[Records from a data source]
* * * * * * *

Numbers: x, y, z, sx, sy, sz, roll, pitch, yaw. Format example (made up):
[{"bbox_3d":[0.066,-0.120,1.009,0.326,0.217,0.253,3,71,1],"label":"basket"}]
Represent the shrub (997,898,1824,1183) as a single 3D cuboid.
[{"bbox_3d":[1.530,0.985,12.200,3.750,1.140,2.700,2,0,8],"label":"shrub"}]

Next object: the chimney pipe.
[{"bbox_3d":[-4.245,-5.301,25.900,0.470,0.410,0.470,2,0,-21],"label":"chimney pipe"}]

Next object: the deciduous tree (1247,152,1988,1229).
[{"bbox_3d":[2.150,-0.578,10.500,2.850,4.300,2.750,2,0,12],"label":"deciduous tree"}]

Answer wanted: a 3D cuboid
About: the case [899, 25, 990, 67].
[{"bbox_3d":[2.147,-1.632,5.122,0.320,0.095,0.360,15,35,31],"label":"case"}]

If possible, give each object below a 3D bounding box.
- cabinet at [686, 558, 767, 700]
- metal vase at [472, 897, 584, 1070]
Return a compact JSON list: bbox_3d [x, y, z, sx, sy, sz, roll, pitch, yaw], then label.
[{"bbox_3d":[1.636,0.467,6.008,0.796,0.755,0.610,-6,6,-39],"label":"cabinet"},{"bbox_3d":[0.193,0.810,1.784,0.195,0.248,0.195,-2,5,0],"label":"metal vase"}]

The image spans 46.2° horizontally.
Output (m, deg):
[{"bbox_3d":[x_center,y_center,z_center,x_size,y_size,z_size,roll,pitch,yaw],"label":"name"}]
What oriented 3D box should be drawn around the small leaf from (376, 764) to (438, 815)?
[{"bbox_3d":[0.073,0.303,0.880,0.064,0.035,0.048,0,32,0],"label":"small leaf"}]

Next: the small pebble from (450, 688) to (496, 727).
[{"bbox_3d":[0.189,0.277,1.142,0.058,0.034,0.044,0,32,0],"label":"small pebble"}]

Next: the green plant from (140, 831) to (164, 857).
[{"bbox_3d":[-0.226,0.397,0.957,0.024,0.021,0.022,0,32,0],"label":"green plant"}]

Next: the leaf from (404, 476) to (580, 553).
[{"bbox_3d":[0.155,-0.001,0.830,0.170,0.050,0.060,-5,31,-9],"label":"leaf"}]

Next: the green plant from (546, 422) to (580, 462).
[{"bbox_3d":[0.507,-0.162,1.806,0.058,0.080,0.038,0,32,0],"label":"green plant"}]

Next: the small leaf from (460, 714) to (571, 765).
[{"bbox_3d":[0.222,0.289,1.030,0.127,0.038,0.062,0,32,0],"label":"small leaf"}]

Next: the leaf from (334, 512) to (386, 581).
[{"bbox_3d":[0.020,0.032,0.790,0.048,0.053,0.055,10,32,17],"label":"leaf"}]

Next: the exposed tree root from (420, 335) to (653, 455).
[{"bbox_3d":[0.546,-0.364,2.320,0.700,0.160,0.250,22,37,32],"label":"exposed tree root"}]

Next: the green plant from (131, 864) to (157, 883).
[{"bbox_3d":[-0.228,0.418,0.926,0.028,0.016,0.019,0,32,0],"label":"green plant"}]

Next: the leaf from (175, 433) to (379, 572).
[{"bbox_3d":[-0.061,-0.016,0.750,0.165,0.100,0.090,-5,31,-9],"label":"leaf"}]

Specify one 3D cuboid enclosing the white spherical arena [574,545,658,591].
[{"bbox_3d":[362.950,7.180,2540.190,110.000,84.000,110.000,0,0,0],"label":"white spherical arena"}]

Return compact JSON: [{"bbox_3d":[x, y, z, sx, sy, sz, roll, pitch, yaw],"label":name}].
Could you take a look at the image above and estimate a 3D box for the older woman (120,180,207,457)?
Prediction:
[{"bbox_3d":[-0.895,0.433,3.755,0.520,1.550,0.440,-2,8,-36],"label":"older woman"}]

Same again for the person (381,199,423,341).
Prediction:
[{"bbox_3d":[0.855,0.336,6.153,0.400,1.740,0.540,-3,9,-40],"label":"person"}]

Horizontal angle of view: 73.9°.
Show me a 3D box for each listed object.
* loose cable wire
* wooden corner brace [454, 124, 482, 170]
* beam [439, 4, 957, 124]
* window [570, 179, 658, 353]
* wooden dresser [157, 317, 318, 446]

* * * * * * *

▶ _Task goal_: The entries are to be duplicated exactly, with nothing changed.

▶ _Task output_:
Numbers: x, y, z, sx, sy, sz, roll, pitch, yaw. Format example (made up):
[{"bbox_3d":[0.066,-0.120,1.009,0.326,0.217,0.253,3,71,1],"label":"basket"}]
Represent the shrub (997,898,1824,1183) as a single 3D cuboid.
[{"bbox_3d":[1.530,0.985,12.200,3.750,1.140,2.700,2,0,8],"label":"shrub"}]

Next object: the chimney pipe.
[{"bbox_3d":[-4.245,-5.301,25.900,0.470,0.410,0.470,2,0,-21],"label":"chimney pipe"}]

Next object: the deciduous tree (1247,152,1988,1229).
[{"bbox_3d":[2.150,-0.578,10.500,2.850,4.300,2.750,2,0,12],"label":"deciduous tree"}]

Answer wanted: a 3D cuboid
About: the case [899, 25, 990, 67].
[{"bbox_3d":[2.147,-1.632,5.122,0.320,0.095,0.360,15,35,31],"label":"case"}]

If possible, give each object below a 3D bounding box.
- cabinet at [686, 558, 767, 700]
- metal vase at [472, 897, 584, 1070]
Return a compact JSON list: bbox_3d [x, y, z, sx, sy, sz, roll, pitch, yaw], then label.
[{"bbox_3d":[1.636,0.467,6.008,0.796,0.755,0.610,-6,6,-39],"label":"cabinet"},{"bbox_3d":[0.193,0.810,1.784,0.195,0.248,0.195,-2,5,0],"label":"metal vase"}]

The image spans 46.2° horizontally.
Output (m, deg):
[{"bbox_3d":[x_center,y_center,z_center,x_size,y_size,z_size,roll,pitch,yaw],"label":"name"}]
What oriented 3D box should be drawn around the small leaf from (376, 764) to (438, 815)?
[{"bbox_3d":[0.073,0.303,0.880,0.064,0.035,0.048,0,32,0],"label":"small leaf"}]

Next: the small pebble from (450, 688) to (496, 727).
[{"bbox_3d":[0.189,0.277,1.142,0.058,0.034,0.044,0,32,0],"label":"small pebble"}]

Next: the green plant from (140, 831) to (164, 857).
[{"bbox_3d":[-0.226,0.397,0.957,0.024,0.021,0.022,0,32,0],"label":"green plant"}]

Next: the leaf from (404, 476) to (580, 553).
[{"bbox_3d":[0.155,-0.001,0.830,0.170,0.050,0.060,-5,31,-9],"label":"leaf"}]

Next: the green plant from (546, 422) to (580, 462).
[{"bbox_3d":[0.507,-0.162,1.806,0.058,0.080,0.038,0,32,0],"label":"green plant"}]

Next: the small leaf from (460, 714) to (571, 765).
[{"bbox_3d":[0.222,0.289,1.030,0.127,0.038,0.062,0,32,0],"label":"small leaf"}]

Next: the leaf from (334, 512) to (386, 581).
[{"bbox_3d":[0.020,0.032,0.790,0.048,0.053,0.055,10,32,17],"label":"leaf"}]

Next: the exposed tree root from (420, 335) to (653, 455).
[{"bbox_3d":[0.546,-0.364,2.320,0.700,0.160,0.250,22,37,32],"label":"exposed tree root"}]

Next: the green plant from (131, 864) to (157, 883).
[{"bbox_3d":[-0.228,0.418,0.926,0.028,0.016,0.019,0,32,0],"label":"green plant"}]

Next: the leaf from (175, 433) to (379, 572).
[{"bbox_3d":[-0.061,-0.016,0.750,0.165,0.100,0.090,-5,31,-9],"label":"leaf"}]

Specify one 3D cuboid enclosing the white spherical arena [574,545,658,591].
[{"bbox_3d":[362.950,7.180,2540.190,110.000,84.000,110.000,0,0,0],"label":"white spherical arena"}]

Return compact JSON: [{"bbox_3d":[x, y, z, sx, sy, sz, roll, pitch, yaw],"label":name}].
Could you take a look at the image above and estimate a 3D box for the older woman (120,180,207,457)?
Prediction:
[{"bbox_3d":[-0.895,0.433,3.755,0.520,1.550,0.440,-2,8,-36],"label":"older woman"}]

Same again for the person (381,199,423,341).
Prediction:
[{"bbox_3d":[0.855,0.336,6.153,0.400,1.740,0.540,-3,9,-40],"label":"person"}]

Horizontal angle of view: 73.9°.
Show me a 3D box for each listed object.
* loose cable wire
* wooden corner brace [454, 124, 482, 170]
* beam [439, 4, 957, 124]
* window [570, 179, 658, 353]
* wooden dresser [157, 317, 318, 446]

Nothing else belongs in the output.